Input records =
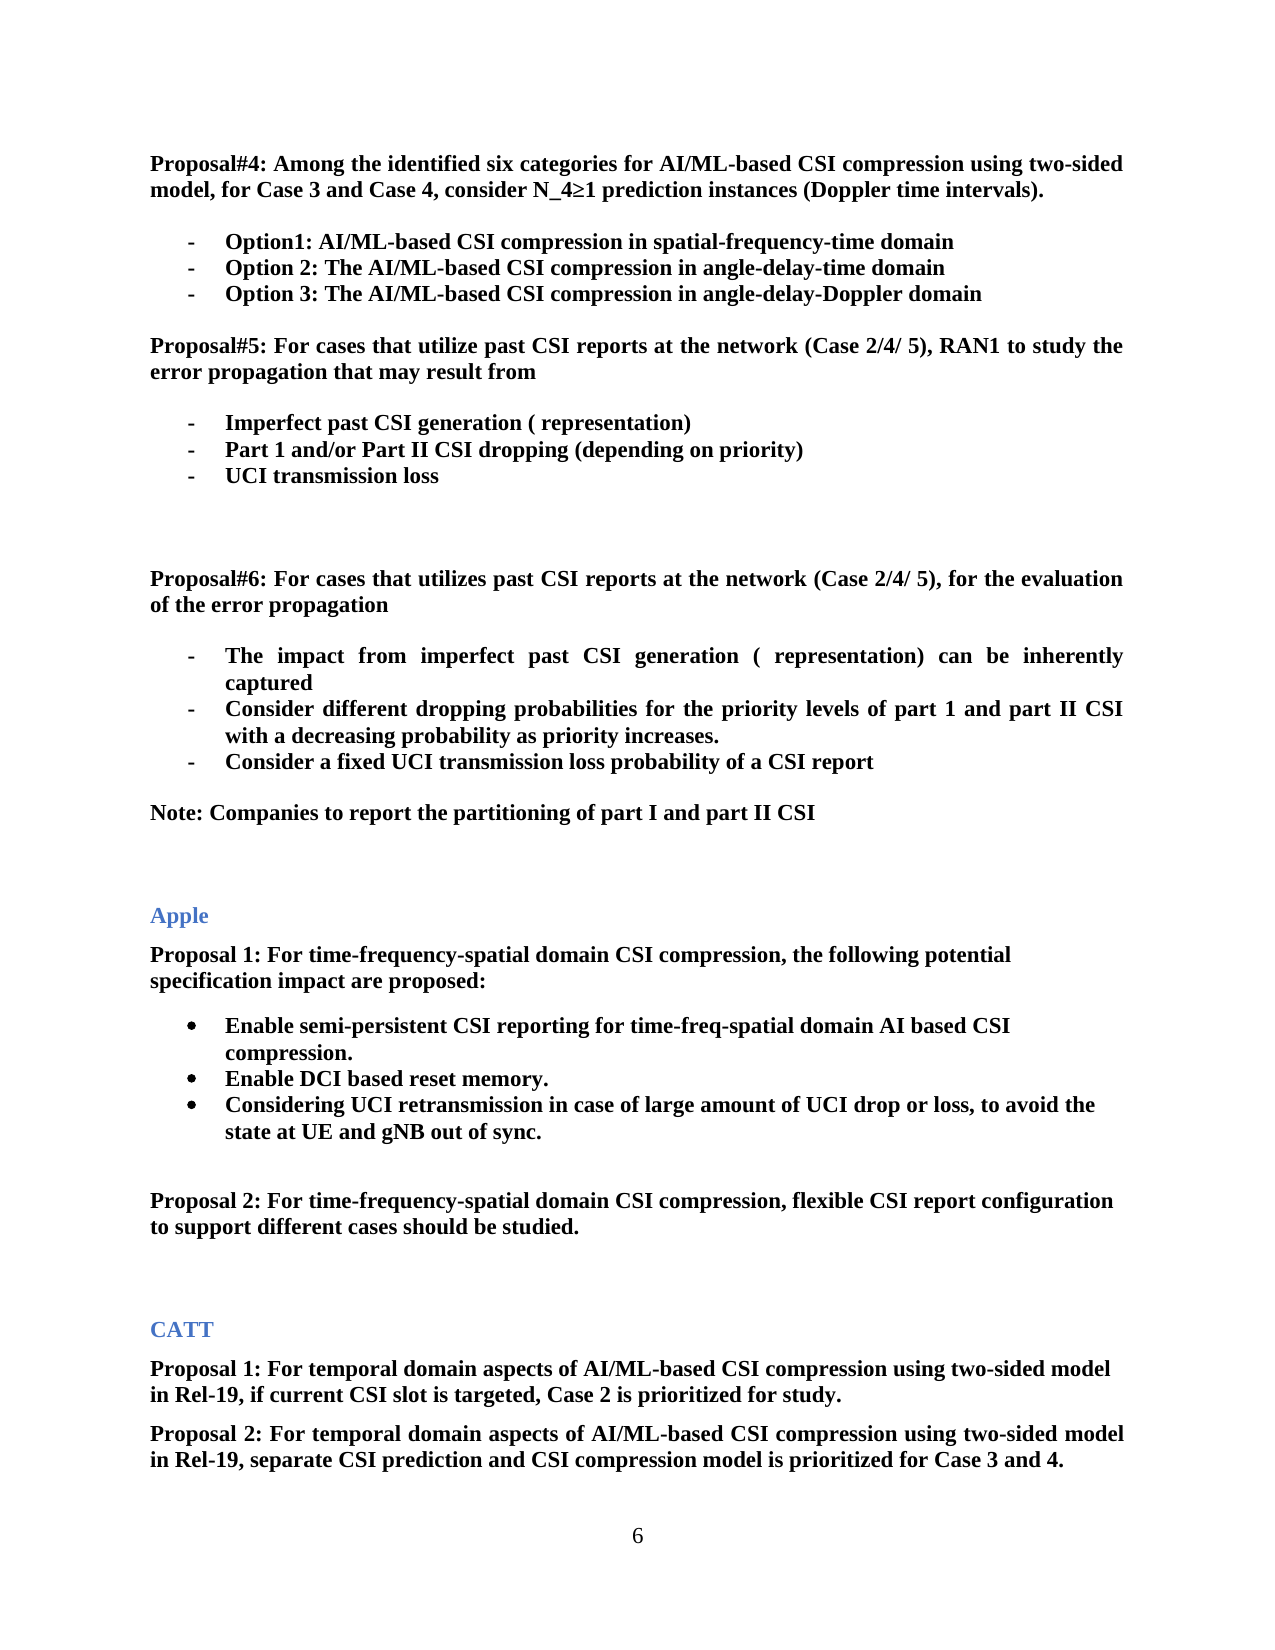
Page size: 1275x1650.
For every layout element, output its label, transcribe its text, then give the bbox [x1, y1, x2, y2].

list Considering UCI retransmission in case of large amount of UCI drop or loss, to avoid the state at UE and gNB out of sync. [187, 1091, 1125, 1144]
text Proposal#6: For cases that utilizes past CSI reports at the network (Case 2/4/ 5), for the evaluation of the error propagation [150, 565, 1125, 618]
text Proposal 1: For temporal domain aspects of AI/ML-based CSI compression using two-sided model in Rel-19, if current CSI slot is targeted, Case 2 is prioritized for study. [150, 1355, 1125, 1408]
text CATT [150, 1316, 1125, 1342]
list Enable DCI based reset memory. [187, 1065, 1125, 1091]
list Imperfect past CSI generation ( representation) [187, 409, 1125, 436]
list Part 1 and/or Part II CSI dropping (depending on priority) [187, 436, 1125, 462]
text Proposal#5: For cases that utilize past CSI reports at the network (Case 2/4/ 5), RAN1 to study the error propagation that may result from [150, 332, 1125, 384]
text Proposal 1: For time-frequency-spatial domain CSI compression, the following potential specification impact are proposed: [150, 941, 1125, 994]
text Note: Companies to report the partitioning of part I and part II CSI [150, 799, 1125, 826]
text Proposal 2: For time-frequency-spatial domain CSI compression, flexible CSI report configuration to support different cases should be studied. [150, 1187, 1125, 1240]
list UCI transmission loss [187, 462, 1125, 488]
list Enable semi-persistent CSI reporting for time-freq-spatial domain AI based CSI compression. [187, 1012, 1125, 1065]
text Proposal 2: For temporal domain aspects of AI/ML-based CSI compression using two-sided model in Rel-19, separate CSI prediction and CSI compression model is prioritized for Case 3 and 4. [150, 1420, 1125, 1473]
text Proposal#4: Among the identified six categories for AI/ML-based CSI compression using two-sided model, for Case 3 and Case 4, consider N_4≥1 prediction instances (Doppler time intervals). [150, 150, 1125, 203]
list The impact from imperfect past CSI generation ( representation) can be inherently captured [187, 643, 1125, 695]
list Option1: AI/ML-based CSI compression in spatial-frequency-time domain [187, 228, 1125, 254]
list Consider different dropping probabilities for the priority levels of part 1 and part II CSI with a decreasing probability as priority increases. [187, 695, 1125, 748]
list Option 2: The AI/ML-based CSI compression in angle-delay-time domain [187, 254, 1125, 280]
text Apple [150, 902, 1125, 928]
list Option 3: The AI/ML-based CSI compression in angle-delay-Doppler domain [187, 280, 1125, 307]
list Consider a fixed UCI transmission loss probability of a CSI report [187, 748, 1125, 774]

Task to complete = An exact copy of each entry is required, minus the pictures.

Solved exercise =
Page size: 1275x1650.
For every layout element, output its label, transcribe its text, then give the bbox [x1, y1, x2, y2].

list Considering UCI retransmission in case of large amount of UCI drop or loss, to avoid the state at UE and gNB out of sync. [187, 1091, 1125, 1144]
text Proposal#6: For cases that utilizes past CSI reports at the network (Case 2/4/ 5), for the evaluation of the error propagation [150, 565, 1125, 618]
text Proposal 1: For temporal domain aspects of AI/ML-based CSI compression using two-sided model in Rel-19, if current CSI slot is targeted, Case 2 is prioritized for study. [150, 1355, 1125, 1408]
text CATT [150, 1316, 1125, 1342]
list Enable DCI based reset memory. [187, 1065, 1125, 1091]
list Imperfect past CSI generation ( representation) [187, 409, 1125, 436]
list Part 1 and/or Part II CSI dropping (depending on priority) [187, 436, 1125, 462]
text Proposal#5: For cases that utilize past CSI reports at the network (Case 2/4/ 5), RAN1 to study the error propagation that may result from [150, 332, 1125, 384]
text Proposal 1: For time-frequency-spatial domain CSI compression, the following potential specification impact are proposed: [150, 941, 1125, 994]
text Note: Companies to report the partitioning of part I and part II CSI [150, 799, 1125, 826]
text Proposal 2: For time-frequency-spatial domain CSI compression, flexible CSI report configuration to support different cases should be studied. [150, 1187, 1125, 1240]
list UCI transmission loss [187, 462, 1125, 488]
list Enable semi-persistent CSI reporting for time-freq-spatial domain AI based CSI compression. [187, 1012, 1125, 1065]
text Proposal 2: For temporal domain aspects of AI/ML-based CSI compression using two-sided model in Rel-19, separate CSI prediction and CSI compression model is prioritized for Case 3 and 4. [150, 1420, 1125, 1473]
text Proposal#4: Among the identified six categories for AI/ML-based CSI compression using two-sided model, for Case 3 and Case 4, consider N_4≥1 prediction instances (Doppler time intervals). [150, 150, 1125, 203]
list The impact from imperfect past CSI generation ( representation) can be inherently captured [187, 643, 1125, 695]
list Option1: AI/ML-based CSI compression in spatial-frequency-time domain [187, 228, 1125, 254]
list Consider different dropping probabilities for the priority levels of part 1 and part II CSI with a decreasing probability as priority increases. [187, 695, 1125, 748]
list Option 2: The AI/ML-based CSI compression in angle-delay-time domain [187, 254, 1125, 280]
text Apple [150, 902, 1125, 928]
list Option 3: The AI/ML-based CSI compression in angle-delay-Doppler domain [187, 280, 1125, 307]
list Consider a fixed UCI transmission loss probability of a CSI report [187, 748, 1125, 774]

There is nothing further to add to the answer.